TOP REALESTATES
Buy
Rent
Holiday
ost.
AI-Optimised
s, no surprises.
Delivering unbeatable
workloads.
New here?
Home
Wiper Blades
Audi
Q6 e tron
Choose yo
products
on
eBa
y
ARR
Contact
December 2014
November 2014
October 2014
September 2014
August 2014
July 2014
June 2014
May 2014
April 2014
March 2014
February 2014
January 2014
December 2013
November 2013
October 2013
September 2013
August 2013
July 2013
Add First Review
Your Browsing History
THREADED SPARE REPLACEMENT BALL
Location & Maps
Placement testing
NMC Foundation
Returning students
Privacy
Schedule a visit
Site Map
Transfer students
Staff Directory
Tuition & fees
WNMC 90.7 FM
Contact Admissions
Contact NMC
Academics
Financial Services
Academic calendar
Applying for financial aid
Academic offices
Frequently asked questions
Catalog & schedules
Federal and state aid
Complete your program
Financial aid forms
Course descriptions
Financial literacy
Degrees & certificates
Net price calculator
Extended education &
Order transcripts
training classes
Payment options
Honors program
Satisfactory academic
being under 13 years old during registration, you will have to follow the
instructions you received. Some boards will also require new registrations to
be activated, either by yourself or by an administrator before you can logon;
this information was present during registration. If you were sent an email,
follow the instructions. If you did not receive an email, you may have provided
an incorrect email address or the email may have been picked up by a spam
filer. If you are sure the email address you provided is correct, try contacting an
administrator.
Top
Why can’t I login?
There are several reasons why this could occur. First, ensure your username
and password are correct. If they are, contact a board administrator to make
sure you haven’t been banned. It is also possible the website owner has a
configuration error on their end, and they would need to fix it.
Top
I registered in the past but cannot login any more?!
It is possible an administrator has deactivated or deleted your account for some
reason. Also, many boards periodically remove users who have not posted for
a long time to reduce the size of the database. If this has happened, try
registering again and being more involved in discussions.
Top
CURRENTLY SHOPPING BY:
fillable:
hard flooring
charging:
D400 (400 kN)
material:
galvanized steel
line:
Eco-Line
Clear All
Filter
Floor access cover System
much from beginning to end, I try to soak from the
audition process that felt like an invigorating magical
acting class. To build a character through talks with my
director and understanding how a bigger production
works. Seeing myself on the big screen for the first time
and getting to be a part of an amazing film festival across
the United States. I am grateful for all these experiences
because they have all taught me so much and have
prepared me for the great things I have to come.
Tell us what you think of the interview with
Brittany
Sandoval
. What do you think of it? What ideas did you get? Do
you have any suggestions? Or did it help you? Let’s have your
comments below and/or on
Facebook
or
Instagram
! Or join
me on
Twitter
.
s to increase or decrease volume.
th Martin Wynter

*****

Goal of the exercise
Please return the lines above that run from the line containing "Honors program" to the line containing "I registered in", inclusive, exactly and with no other lines.

Result of this task
Honors program
Satisfactory academic
being under 13 years old during registration, you will have to follow the
instructions you received. Some boards will also require new registrations to
be activated, either by yourself or by an administrator before you can logon;
this information was present during registration. If you were sent an email,
follow the instructions. If you did not receive an email, you may have provided
an incorrect email address or the email may have been picked up by a spam
filer. If you are sure the email address you provided is correct, try contacting an
administrator.
Top
Why can’t I login?
There are several reasons why this could occur. First, ensure your username
and password are correct. If they are, contact a board administrator to make
sure you haven’t been banned. It is also possible the website owner has a
configuration error on their end, and they would need to fix it.
Top
I registered in the past but cannot login any more?!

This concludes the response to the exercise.